The people also showed great enthusiasm. A crowd of more than ten thousand came to cheer when the banner was paraded through the streets of Tel Aviv. The same thing was repeated in Jerusalem, where it was taken in a parade, accompanied by music from the police orchestra, and brought to the Old City of Jerusalem. The Arab press was angry, and the Arab Action Committee warned the British High Commissioner, Herbert Plumer, that if he did not cancel the planned ceremony they would not be responsible for the consequences. Plumer’s reaction was: “Gentlemen, nobody is asking you to be responsible for this, I am responsible – and I will be there.”
Rav Kook took part in the ceremony, spoke, and even composed a special prayer for the occasion. He began his sermon with the Midrash on the verse, “Every man at his banner, according to families” [Bamidbar 2:2]. When the Holy One, Blessed be He, was revealed on Mount Sinai, “tens of thousands of angels descended with Him, and each one displayed different banners. And Bnei Yisrael also felt a desire to have their own banners.

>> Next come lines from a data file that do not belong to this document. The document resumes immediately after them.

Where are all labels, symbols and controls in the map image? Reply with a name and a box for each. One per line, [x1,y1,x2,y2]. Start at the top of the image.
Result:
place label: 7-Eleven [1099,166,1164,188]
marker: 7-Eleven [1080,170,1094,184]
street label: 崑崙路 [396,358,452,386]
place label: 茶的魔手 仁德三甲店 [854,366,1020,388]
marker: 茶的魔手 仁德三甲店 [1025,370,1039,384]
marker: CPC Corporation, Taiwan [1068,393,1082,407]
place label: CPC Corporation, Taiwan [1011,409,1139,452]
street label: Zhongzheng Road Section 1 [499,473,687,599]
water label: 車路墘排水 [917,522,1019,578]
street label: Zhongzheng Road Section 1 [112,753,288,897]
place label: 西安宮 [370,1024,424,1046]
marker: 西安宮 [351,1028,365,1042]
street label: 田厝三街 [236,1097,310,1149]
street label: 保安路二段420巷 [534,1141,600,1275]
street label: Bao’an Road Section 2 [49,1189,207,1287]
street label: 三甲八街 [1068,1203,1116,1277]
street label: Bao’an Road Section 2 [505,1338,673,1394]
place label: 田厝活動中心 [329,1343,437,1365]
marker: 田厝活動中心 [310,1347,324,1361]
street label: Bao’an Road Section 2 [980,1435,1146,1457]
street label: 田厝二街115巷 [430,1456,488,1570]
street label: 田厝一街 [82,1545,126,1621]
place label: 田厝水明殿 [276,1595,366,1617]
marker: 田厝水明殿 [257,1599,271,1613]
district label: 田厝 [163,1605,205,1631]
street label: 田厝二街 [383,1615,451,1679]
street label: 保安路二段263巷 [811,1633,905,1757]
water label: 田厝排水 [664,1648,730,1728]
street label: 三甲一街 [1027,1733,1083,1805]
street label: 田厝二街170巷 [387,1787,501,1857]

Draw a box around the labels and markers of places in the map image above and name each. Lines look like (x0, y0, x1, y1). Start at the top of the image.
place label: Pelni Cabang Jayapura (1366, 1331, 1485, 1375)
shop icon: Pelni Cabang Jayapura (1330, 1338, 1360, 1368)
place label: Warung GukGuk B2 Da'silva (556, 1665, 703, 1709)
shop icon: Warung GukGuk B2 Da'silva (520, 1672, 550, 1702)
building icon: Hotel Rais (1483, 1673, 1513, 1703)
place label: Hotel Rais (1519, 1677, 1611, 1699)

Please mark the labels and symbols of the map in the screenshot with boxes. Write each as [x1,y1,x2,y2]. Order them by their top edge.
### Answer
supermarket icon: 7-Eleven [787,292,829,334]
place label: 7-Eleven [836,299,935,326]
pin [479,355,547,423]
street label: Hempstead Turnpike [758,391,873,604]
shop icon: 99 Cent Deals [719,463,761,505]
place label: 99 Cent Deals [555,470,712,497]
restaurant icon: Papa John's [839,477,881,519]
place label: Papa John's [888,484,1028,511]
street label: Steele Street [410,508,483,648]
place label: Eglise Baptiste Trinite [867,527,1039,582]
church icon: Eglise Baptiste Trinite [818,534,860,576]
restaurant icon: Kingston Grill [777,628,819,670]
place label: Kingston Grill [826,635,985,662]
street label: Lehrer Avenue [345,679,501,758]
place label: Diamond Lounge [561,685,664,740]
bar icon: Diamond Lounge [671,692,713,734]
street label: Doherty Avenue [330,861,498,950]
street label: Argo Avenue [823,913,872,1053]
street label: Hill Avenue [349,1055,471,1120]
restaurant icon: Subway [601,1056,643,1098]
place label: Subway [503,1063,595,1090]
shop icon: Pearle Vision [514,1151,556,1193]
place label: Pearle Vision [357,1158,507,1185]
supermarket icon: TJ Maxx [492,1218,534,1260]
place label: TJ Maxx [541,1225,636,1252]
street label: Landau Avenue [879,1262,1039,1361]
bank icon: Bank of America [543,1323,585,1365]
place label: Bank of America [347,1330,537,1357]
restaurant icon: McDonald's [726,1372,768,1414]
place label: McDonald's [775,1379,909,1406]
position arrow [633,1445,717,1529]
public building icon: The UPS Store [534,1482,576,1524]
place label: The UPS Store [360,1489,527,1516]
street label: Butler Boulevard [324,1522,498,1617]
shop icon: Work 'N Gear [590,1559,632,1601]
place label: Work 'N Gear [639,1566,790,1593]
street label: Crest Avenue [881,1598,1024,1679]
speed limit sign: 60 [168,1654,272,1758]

The Holy One, Blessed be He, said to them, I swear that I will fulfill your request. ‘May we be happy in Your salvation, let us unfurl our banner in the name of G-d, and let G-d fulfill all your requests!’ [Tehillim 20:6]. And the Holy One, Blessed be He, immediately made a decree, and he told Moshe to make them banners as they wanted.”
Rav Kook understood the banners mentioned in the Midrash in a simple way, and thus he did not object to the flag being brought into the synagogue. In his opinion, the flag symbolizes the beginning of the redemption and the national yearning and our aspiration to become a nation of priests. For him, the soldiers who carried the flag were “holy armies, and they appeared to me like the angels.” In addition, the banner is a reminder of the holy people who gave up their lives in the effort to take over Eretz Yisrael. The flag in general symbolizes the “beginning of the flowering of our redemption.” The above verse is appropriate for the banner, and Rav Kook ended his speech by quoting it again: “May we be happy in Your salvation, let us unfurl our banner in the name of G-d, and let G-d fulfill all your requests!”